Laravel 11 recently introduced a nice new feature called Context. Both Ignition and Flare have been updated to collect and show all context.
What is Context?
Laravel's latest feature allows you to set some contextual values anywhere in your app. This allows you to store and exchange information across different requests, jobs, and commands in your application. This information is written alongside logs, aiding in understanding the sequence of events leading up to the log entry or error.
use Illuminate\Support\Facades\Context;
Context::add('url', $request->url());
Context::add('trace_id', Str::uuid()->toString());
You can easily retrieve these values anywhere in your app.
use Illuminate\Support\Facades\Context;
Context::all(); // returns all context
Now, this isn’t all that special.

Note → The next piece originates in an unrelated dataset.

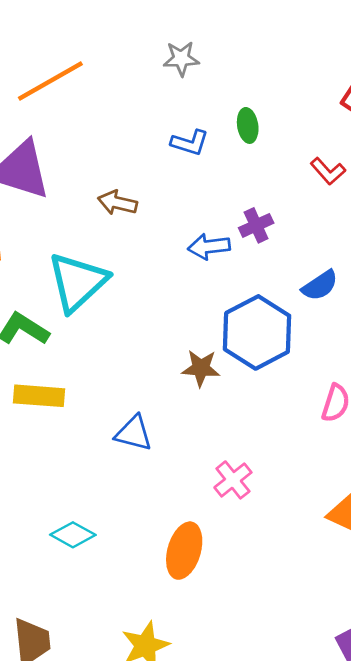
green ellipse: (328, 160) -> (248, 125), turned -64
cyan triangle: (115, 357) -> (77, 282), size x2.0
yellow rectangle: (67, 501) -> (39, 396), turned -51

With the examples given above, you’d be right to think that Context is just some array-backed cache.
But the special thing that Context does is make all of this information available to any job dispatched in the request where context was set.
dispatch(new MyJob()); // this job will receive the context
use Illuminate\Contracts\Queue\ShouldQueue;
use Illuminate\Support\Facades\Context;
class MyJob implements ShouldQueue
{
public function handle()
{
// returns the context that was
// set in the request that dispatched
// this job
$allContent = Context::all();
// do some work
// ...
}
}
Context in Ignition and Flare
Ignition, the error page we created and used in Laravel by default, now displays all set context.